Beyond the rescue: exiting intensive care and finishing the reforms

BIS Annual Economic Report  | 
28 June 2010
PDF full text
(55kb)
 |  15 pages

The financial crisis has left policymakers with a daunting legacy, especially in industrial countries. In setting policies, they must adopt a medium- to longterm perspective while they cope with the still fragile and uneven recovery. Households have only just begun to reduce their indebtedness and therefore continue to curb spending. Extraordinary support measures helped to contain contagion across markets, preventing the worst. But some measures have delayed the needed adjustments in the real economy and financial sector, where the reduction of leverage and balance sheet repair are far from complete. All this continues to weigh on confidence. The combination of remaining vulnerabilities in the financial system and the side effects of ongoing intensive care threaten to send the patient into relapse and to undermine reform efforts.

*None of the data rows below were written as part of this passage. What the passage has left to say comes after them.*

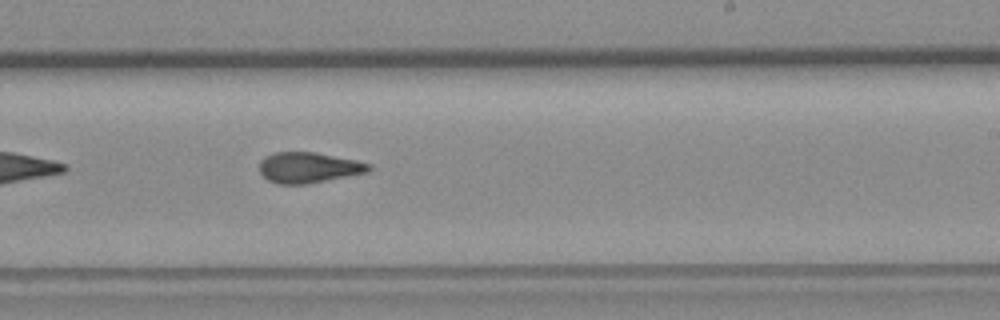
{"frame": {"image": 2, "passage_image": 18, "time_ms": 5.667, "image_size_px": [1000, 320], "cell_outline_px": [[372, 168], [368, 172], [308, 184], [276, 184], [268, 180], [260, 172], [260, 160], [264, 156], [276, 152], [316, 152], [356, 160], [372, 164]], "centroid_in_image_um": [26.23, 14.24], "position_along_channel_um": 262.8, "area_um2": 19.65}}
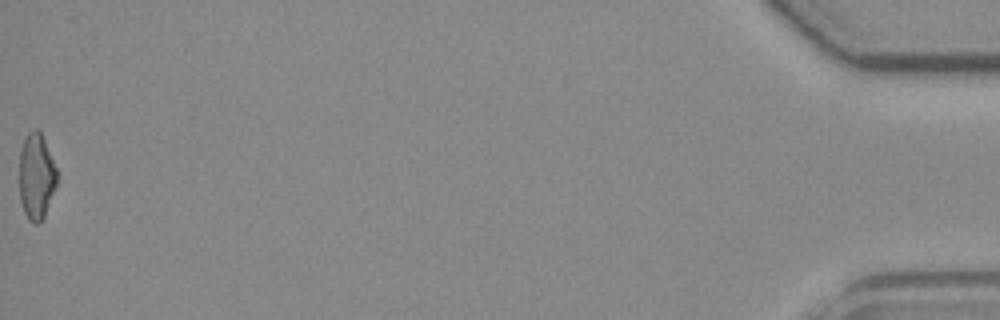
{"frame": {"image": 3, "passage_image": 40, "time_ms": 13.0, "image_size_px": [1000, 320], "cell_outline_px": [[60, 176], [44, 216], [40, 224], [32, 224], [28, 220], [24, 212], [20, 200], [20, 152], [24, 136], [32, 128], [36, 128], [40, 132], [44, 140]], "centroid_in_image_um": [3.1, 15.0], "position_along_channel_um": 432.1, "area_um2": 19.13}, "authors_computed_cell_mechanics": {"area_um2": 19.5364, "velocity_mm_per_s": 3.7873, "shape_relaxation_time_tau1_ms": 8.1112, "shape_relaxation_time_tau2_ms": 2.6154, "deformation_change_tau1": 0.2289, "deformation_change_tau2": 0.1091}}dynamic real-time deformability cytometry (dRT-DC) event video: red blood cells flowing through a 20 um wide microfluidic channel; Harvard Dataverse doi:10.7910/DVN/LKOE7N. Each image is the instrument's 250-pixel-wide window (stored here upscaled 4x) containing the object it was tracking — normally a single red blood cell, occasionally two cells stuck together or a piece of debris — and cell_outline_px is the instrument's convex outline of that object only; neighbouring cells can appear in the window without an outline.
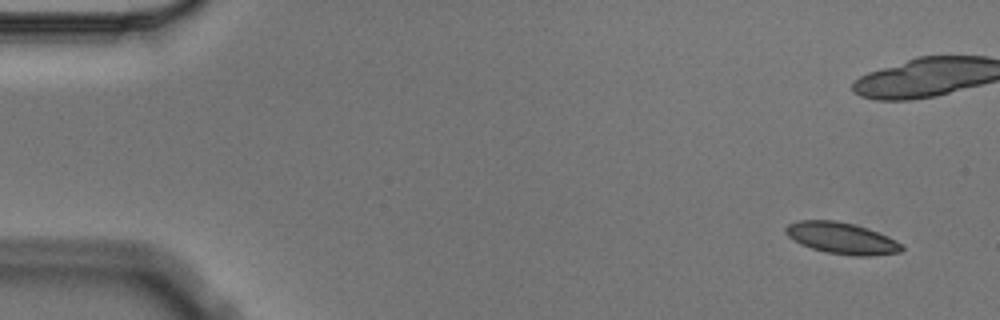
{"species": "Egyptian fruit bat (a non-hibernating species)", "species_latin": "Rousettus aegyptiacus", "temperature_condition": "cold", "stored_images_in_passage": 7, "camera_frame_rate_fps": 3000, "um_per_image_px": 0.085, "animal": {"sex": "male"}, "frame": {"image": 1, "passage_image": 1, "time_ms": 0.0, "image_size_px": [1000, 320], "cell_outline_px": [[904, 248], [900, 252], [868, 256], [852, 256], [824, 252], [800, 244], [788, 236], [784, 232], [784, 228], [788, 224], [796, 220], [836, 220], [868, 228], [888, 236], [904, 244]], "centroid_in_image_um": [71.54, 20.24], "position_along_channel_um": 13.5, "area_um2": 21.5}}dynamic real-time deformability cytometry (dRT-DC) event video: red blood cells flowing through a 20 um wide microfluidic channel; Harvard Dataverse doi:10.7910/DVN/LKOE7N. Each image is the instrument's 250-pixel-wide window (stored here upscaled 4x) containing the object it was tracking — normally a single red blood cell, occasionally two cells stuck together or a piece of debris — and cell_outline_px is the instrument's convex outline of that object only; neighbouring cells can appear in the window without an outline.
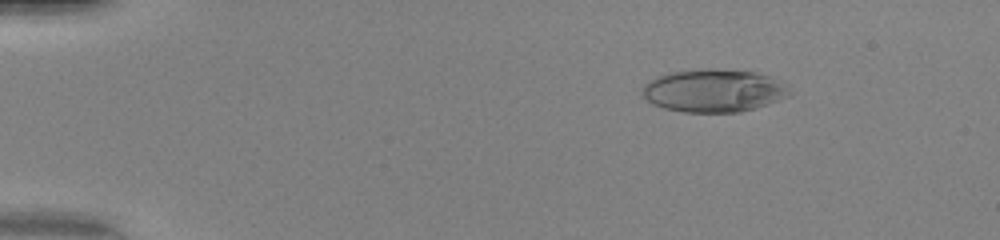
{"species": "human", "species_latin": "Homo sapiens", "temperature_condition": "warm", "stored_images_in_passage": 50, "camera_frame_rate_fps": 3000, "um_per_image_px": 0.085, "donor": {"sex": "female"}, "frame": {"image": 1, "passage_image": 8, "time_ms": 2.333, "image_size_px": [1000, 240], "cell_outline_px": [[796, 92], [788, 96], [768, 104], [756, 108], [740, 112], [684, 112], [664, 108], [652, 104], [640, 96], [644, 84], [668, 72], [700, 68], [708, 68], [756, 72], [768, 76], [776, 80]], "centroid_in_image_um": [60.65, 7.71], "position_along_channel_um": 24.3, "area_um2": 36.99}}
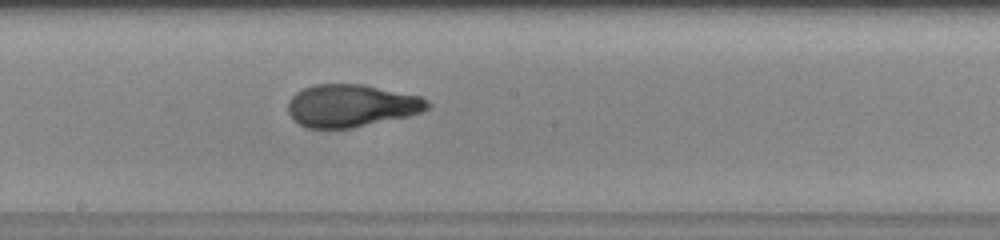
{"frame": {"image": 2, "passage_image": 29, "time_ms": 9.333, "image_size_px": [1000, 240], "cell_outline_px": [[432, 108], [408, 116], [352, 128], [308, 128], [292, 120], [288, 112], [288, 100], [296, 92], [304, 88], [316, 84], [364, 84], [420, 96], [428, 100], [432, 104]], "centroid_in_image_um": [29.87, 8.98], "position_along_channel_um": 218.3, "area_um2": 34.8}}
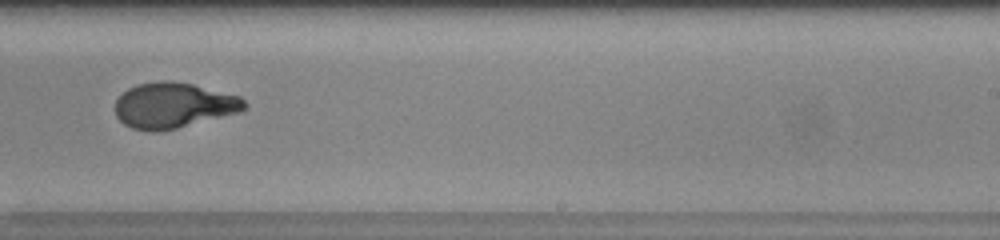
{"frame": {"image": 3, "passage_image": 33, "time_ms": 10.667, "image_size_px": [1000, 240], "cell_outline_px": [[248, 108], [240, 112], [176, 128], [156, 132], [152, 132], [132, 128], [124, 124], [116, 116], [116, 100], [128, 88], [136, 84], [160, 80], [168, 80], [192, 84], [240, 96], [248, 104]], "centroid_in_image_um": [14.76, 8.95], "position_along_channel_um": 274.2, "area_um2": 34.28}, "authors_computed_cell_mechanics": {"area_um2": 35.0846, "velocity_mm_per_s": 4.2022, "shape_relaxation_time_tau1_ms": 7.18, "shape_relaxation_time_tau2_ms": 0.7388, "deformation_change_tau1": 0.365, "deformation_change_tau2": 0.0647}}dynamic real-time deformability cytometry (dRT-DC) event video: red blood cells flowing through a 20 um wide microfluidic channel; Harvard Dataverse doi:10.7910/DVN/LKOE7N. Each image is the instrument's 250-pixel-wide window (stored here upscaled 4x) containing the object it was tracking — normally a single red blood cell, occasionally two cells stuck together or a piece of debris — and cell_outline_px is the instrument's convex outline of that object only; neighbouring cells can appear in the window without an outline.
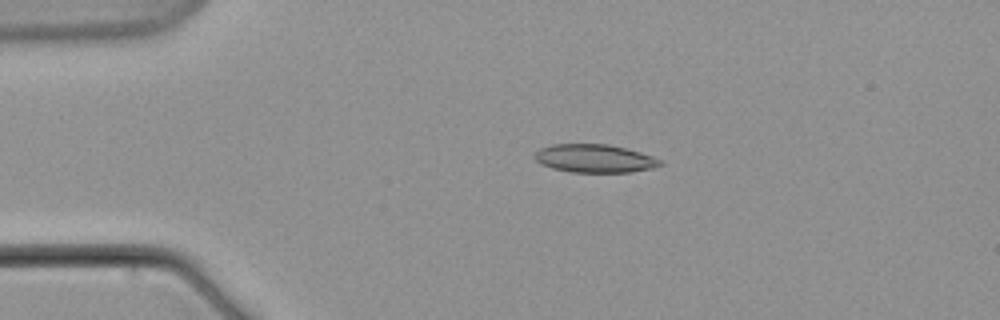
{"species": "common noctule bat (a hibernating species)", "species_latin": "Nyctalus noctula", "temperature_condition": "warm", "stored_images_in_passage": 8, "camera_frame_rate_fps": 3000, "um_per_image_px": 0.085, "animal": {"sex": "male", "body_mass_g": 21.5, "forearm_length_mm": 52.0}, "frame": {"image": 1, "passage_image": 5, "time_ms": 5.0, "image_size_px": [1000, 320], "cell_outline_px": [[664, 164], [652, 168], [632, 172], [572, 172], [552, 168], [540, 164], [532, 156], [540, 148], [552, 144], [608, 144], [640, 152], [652, 156], [660, 160]], "centroid_in_image_um": [50.52, 13.47], "position_along_channel_um": 34.5, "area_um2": 20.63}}
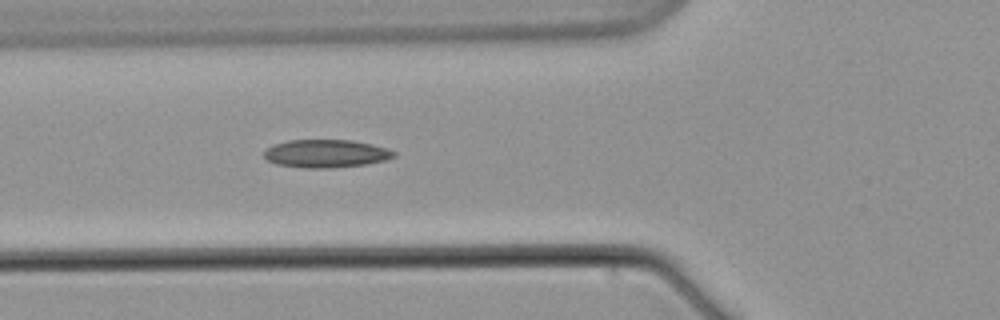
{"frame": {"image": 2, "passage_image": 8, "time_ms": 8.667, "image_size_px": [1000, 320], "cell_outline_px": [[396, 156], [384, 160], [364, 164], [328, 168], [304, 168], [276, 164], [268, 160], [264, 156], [264, 152], [272, 144], [288, 140], [352, 140], [372, 144], [396, 152]], "centroid_in_image_um": [27.68, 13.05], "position_along_channel_um": 98.1, "area_um2": 21.04}}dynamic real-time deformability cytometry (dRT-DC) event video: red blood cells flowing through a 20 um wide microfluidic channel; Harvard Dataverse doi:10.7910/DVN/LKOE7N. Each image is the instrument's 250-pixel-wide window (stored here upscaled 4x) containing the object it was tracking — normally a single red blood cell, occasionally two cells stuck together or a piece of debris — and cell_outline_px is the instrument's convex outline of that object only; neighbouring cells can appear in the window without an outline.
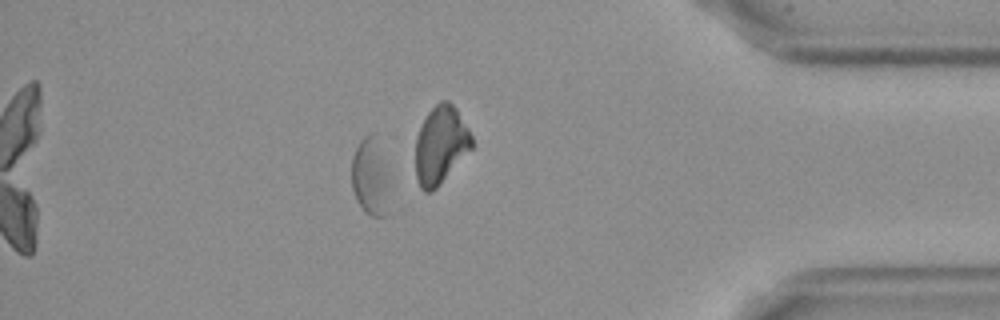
{"species": "Egyptian fruit bat (a non-hibernating species)", "species_latin": "Rousettus aegyptiacus", "temperature_condition": "cold", "stored_images_in_passage": 45, "camera_frame_rate_fps": 3000, "um_per_image_px": 0.085, "frame": {"image": 1, "passage_image": 39, "time_ms": 12.667, "image_size_px": [1000, 320], "cell_outline_px": [[400, 208], [396, 212], [388, 216], [372, 216], [364, 212], [356, 200], [352, 188], [352, 156], [360, 140], [364, 136], [372, 132], [376, 132]], "centroid_in_image_um": [31.69, 15.2], "position_along_channel_um": 403.5, "area_um2": 19.71}, "authors_computed_cell_mechanics": {"area_um2": 23.987, "velocity_mm_per_s": 3.5638, "shape_relaxation_time_tau1_ms": null, "shape_relaxation_time_tau2_ms": 6.5518, "deformation_change_tau1": null, "deformation_change_tau2": 0.1281}}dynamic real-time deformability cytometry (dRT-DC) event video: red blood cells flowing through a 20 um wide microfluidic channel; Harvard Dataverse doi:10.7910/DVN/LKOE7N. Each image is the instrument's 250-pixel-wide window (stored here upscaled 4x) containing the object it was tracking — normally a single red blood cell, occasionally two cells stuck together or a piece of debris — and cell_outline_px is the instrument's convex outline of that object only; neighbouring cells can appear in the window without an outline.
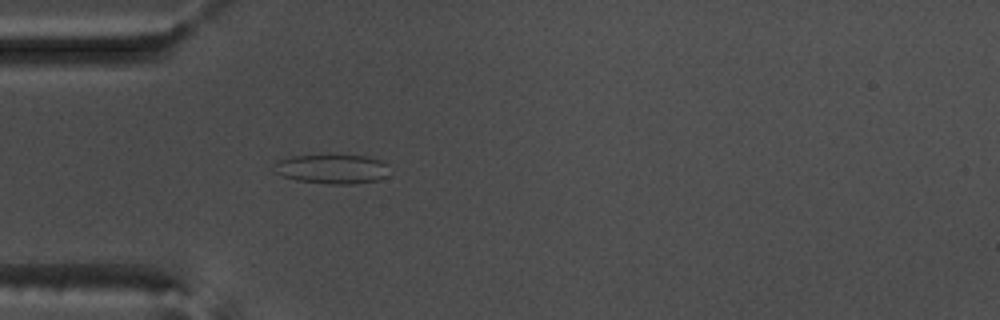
{"species": "common noctule bat (a hibernating species)", "species_latin": "Nyctalus noctula", "temperature_condition": "warm", "stored_images_in_passage": 18, "camera_frame_rate_fps": 3000, "um_per_image_px": 0.085, "animal": {"sex": "male", "body_mass_g": 17.5, "forearm_length_mm": 52.3}, "frame": {"image": 1, "passage_image": 15, "time_ms": 4.667, "image_size_px": [1000, 320], "cell_outline_px": [[388, 176], [376, 180], [352, 184], [328, 184], [296, 180], [284, 176], [276, 172], [272, 164], [276, 160], [292, 156], [368, 156], [380, 160], [388, 164]], "centroid_in_image_um": [28.23, 14.37], "position_along_channel_um": 56.8, "area_um2": 19.65}}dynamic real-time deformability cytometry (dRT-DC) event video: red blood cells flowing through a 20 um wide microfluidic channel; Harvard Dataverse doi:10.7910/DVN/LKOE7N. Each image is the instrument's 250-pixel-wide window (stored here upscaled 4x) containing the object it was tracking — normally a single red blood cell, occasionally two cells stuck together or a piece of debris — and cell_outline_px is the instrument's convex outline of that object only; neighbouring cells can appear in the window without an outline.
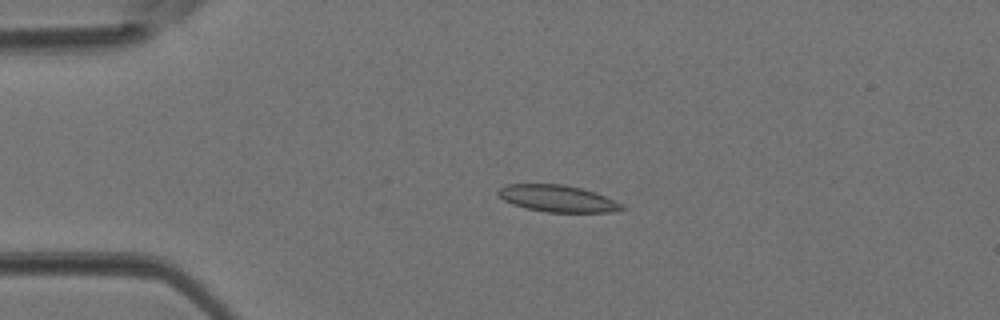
{"species": "Egyptian fruit bat (a non-hibernating species)", "species_latin": "Rousettus aegyptiacus", "temperature_condition": "room temperature", "stored_images_in_passage": 3, "camera_frame_rate_fps": 3000, "um_per_image_px": 0.085, "animal": {"sex": "female"}, "frame": {"image": 1, "passage_image": 2, "time_ms": 0.333, "image_size_px": [1000, 320], "cell_outline_px": [[628, 208], [612, 212], [548, 212], [528, 208], [512, 204], [504, 200], [496, 192], [500, 188], [508, 184], [564, 184], [580, 188], [604, 196], [624, 204]], "centroid_in_image_um": [47.42, 16.88], "position_along_channel_um": 37.6, "area_um2": 19.13}}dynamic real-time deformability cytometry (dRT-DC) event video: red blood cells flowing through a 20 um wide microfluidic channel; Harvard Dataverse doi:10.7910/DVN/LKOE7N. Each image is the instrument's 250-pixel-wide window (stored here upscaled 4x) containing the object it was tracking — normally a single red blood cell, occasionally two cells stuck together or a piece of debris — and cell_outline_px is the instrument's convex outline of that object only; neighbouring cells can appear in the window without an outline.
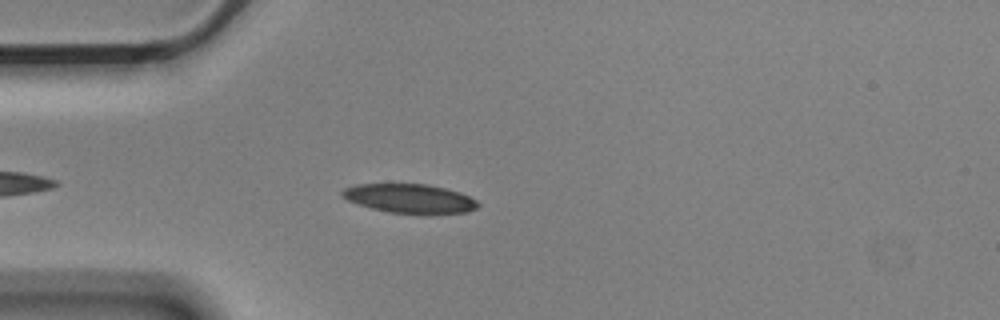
{"species": "Egyptian fruit bat (a non-hibernating species)", "species_latin": "Rousettus aegyptiacus", "temperature_condition": "cold", "stored_images_in_passage": 2, "camera_frame_rate_fps": 3000, "um_per_image_px": 0.085, "animal": {"sex": "male"}, "frame": {"image": 1, "passage_image": 1, "time_ms": 0.0, "image_size_px": [1000, 320], "cell_outline_px": [[480, 204], [476, 208], [468, 212], [388, 212], [372, 208], [348, 200], [340, 196], [340, 192], [344, 188], [356, 184], [428, 184], [460, 192], [476, 200]], "centroid_in_image_um": [34.79, 16.84], "position_along_channel_um": 50.2, "area_um2": 22.43}}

Macroeconomic support has its limits. Recent market reactions demonstrate that the limits to fiscal stimulus have been reached in a number of countries. Immediate, front-loaded fiscal consolidation is required in several industrial countries. Such policies need to be accompanied by structural reforms to facilitate growth and ensure long-term fiscal sustainability. In monetary policy, despite the fragility of the macroeconomy and low core inflation in the major advanced economies, it is important to bear in mind that keeping interest rates near zero for too long, with abundant liquidity, leads to distortions and creates risks for financial and monetary stability.

Fundamental reform of the financial system must be completed to put it on more stable foundations that would support high sustainable growth for the future. Above all, reform should produce more effective regulatory and supervisory policies as part of an integrated policy framework. A new global framework for financial stability should bring together contributions from regulatory, supervisory and macroeconomic policies. Supported by strong governance arrangements and international cooperation, such a framework would promote the combined goals of financial and macroeconomic stability.